* **WHAT YOU HAVE TO DO**
Translate into Spanish the following sentence from the article on black soldier fly larvae below: "The larvae eat the organic substrates in a matter of days, thus speeding up treatment times exponentially."

Technology from Murcia uses insects to revolutionise waste treatment

Entomo Agroindustrial outlines the keys to achieving a real circular economy thanks to black soldier fly larvae. The technology developed in Murcia enables organic substrates to be converted into raw materials with high added value for animal feed, pharmaceuticals and cosmetics.

Biowaste treatment represents a threat that plagues all of our planet’s major cities. We generate more waste than the planet can cope with. However, technological developments have enabled the development of a circular economy-based solution with a key element provided by nature: the larvae of the black soldier fly.

Hermetia illucens (the scientific name of these flies) have been studied by scientists due to their capacity to devour organic biowaste, which enables subsequent use of their larvae for a multitude of industrial applications. One such researcher is Diego Amores, CEO at Entomo Agroindustrial, a leading Spanish start-up in the breeding of these insects. The company has developed a business model that is already enjoying success outside Spain.

The larvae eat the organic substrates in a matter of days, thus speeding up treatment times exponentially. These insects can feed off organic matter from a wide variety of sources, including vegetable by-products, manure, the organic fraction of municipal solid waste and supermarket waste.

Entomo AgroIndustrial carries out a detailed study for each of its clients to determine the best way to treat their biowaste, which will vary depending on waste type. The Murcia-based company has a well-defined objective, i.e., that the biowaste of clients is transformed onsite, thus reducing logistics costs. In other words, clients themselves take charge of the management of their biowaste, a model that sets Entomo AgroIndustrial apart from its competitors.

From biowaste to raw materials of high added value

This Entomo AgroIndustrial development represents the first stage of the loop associated with the action of the black soldier flies. The next step is to use these insects as bio-converters once they have been fed. The possibilities are endless. One of their main uses is associated with the proteins that can be extracted from the larvae, which can be used in the composition of different foods. These proteins are now being used in animal feed for nutritional purposes, subsequent to the passing a few months ago of an EU Directive ratifying their use for this purpose.

* **SUPPLIED ENTRIES**

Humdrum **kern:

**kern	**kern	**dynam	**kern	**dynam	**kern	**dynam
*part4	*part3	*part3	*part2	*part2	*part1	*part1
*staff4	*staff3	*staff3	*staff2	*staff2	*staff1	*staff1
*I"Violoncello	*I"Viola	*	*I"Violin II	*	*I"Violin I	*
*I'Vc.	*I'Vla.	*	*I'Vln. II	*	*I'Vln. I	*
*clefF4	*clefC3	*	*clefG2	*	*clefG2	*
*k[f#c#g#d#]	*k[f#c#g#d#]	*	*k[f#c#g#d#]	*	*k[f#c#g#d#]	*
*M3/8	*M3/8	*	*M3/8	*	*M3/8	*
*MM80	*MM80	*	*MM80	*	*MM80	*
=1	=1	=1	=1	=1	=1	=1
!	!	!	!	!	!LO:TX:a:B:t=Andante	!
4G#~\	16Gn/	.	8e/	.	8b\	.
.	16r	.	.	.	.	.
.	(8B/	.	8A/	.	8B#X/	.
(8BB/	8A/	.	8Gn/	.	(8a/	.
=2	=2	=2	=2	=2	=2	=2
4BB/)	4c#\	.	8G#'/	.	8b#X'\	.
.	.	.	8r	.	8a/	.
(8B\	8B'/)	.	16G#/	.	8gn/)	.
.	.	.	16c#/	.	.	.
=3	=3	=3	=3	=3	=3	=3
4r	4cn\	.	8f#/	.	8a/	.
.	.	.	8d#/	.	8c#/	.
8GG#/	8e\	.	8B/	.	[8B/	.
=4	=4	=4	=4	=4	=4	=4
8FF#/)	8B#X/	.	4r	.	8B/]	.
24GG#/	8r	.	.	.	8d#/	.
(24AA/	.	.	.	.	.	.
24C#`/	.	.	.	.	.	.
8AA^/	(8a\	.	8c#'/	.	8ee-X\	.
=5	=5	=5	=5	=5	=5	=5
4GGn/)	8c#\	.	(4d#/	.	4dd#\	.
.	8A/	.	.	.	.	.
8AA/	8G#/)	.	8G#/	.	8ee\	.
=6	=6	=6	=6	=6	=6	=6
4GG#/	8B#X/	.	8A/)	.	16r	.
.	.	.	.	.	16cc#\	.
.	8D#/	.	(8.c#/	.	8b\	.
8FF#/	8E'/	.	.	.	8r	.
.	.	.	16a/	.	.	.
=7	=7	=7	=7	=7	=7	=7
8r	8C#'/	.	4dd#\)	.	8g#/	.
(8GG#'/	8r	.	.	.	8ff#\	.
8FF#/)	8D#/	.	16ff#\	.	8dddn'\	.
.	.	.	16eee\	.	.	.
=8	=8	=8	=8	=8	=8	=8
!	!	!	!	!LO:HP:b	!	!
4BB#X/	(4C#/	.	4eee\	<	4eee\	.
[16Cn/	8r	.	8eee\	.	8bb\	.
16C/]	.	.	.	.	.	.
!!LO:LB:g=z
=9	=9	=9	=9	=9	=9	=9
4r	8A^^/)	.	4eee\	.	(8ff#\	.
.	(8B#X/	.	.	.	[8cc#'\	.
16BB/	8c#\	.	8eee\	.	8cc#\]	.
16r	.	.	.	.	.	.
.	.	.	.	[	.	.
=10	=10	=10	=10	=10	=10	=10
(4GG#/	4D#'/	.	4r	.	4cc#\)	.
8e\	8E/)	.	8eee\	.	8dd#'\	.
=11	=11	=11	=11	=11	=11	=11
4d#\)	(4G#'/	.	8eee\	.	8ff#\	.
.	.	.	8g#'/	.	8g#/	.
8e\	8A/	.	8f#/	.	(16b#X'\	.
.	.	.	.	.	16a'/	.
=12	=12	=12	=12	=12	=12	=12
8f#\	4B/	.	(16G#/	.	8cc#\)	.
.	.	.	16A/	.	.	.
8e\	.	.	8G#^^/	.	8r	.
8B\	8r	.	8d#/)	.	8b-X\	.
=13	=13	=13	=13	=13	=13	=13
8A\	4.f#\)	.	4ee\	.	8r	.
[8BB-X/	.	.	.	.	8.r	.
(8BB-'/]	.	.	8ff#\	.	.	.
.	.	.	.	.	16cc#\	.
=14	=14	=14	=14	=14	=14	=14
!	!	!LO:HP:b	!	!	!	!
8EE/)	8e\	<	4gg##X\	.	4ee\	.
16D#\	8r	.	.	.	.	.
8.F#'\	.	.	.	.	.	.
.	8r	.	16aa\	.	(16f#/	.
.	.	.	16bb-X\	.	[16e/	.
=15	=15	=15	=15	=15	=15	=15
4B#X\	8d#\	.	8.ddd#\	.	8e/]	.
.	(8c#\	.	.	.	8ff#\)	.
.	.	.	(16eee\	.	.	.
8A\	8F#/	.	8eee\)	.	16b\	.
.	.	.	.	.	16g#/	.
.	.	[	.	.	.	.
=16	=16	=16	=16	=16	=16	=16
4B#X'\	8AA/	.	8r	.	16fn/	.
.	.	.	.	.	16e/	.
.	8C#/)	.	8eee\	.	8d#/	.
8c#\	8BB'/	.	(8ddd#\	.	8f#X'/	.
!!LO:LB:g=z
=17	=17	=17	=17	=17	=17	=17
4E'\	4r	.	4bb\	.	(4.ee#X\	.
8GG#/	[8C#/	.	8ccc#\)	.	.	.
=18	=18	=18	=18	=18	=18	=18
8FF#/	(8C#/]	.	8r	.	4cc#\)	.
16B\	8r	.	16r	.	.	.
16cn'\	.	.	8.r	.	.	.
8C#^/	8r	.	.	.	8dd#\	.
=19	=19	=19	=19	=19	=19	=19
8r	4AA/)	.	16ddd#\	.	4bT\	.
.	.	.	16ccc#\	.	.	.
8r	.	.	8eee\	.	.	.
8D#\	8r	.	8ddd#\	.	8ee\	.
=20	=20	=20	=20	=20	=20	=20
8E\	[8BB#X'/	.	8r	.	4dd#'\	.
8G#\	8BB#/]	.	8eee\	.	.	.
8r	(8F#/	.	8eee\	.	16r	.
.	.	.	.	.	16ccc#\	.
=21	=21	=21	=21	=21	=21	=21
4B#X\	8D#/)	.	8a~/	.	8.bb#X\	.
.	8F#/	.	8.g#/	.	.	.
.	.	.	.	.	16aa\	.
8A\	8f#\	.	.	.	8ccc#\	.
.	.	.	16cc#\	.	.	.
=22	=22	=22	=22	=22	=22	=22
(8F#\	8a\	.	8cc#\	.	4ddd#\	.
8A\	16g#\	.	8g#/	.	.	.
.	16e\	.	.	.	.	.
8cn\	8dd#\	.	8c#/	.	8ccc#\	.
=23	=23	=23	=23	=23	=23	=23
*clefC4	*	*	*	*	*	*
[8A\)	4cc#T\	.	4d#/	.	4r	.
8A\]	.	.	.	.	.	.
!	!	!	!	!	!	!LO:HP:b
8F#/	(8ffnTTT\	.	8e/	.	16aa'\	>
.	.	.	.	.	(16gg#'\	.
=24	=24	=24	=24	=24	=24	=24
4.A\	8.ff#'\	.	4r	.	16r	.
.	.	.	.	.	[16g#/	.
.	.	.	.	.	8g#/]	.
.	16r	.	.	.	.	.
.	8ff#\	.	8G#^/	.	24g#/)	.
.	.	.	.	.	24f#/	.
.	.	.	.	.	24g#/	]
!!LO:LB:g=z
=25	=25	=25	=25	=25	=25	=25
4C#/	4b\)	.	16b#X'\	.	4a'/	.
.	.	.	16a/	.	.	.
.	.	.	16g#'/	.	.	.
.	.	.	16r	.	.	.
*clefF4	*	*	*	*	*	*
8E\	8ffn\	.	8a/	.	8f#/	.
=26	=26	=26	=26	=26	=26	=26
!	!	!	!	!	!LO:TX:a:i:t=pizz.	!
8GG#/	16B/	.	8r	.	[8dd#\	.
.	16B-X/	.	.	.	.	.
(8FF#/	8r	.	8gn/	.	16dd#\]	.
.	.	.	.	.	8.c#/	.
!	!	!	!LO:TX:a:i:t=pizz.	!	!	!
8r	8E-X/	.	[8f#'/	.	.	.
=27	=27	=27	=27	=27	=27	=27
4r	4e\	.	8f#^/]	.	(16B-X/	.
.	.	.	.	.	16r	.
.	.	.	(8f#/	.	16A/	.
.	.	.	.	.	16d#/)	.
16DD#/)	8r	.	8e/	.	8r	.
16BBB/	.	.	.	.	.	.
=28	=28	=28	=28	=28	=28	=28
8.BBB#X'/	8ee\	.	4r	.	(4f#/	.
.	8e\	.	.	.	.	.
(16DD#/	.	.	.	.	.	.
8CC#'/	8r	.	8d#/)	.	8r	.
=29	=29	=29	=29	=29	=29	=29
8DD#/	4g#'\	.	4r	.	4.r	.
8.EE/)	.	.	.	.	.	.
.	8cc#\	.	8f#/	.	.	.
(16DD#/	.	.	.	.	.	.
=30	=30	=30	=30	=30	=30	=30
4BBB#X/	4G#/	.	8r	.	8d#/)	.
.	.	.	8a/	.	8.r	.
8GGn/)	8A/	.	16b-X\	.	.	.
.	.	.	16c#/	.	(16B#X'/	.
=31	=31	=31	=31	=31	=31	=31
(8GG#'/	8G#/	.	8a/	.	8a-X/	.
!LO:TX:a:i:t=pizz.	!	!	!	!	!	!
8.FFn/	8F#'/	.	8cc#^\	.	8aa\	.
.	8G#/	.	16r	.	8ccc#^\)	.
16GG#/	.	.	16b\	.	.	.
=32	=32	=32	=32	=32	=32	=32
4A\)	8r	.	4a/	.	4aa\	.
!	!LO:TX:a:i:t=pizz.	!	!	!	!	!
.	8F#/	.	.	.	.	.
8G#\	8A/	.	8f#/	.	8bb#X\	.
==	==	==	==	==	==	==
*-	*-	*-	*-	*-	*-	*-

* **TASK OUTPUT**
Las larvas se comen los sustratos orgánicos en cuestión de días, lo que acelera exponencialmente los tiempos de tratamiento.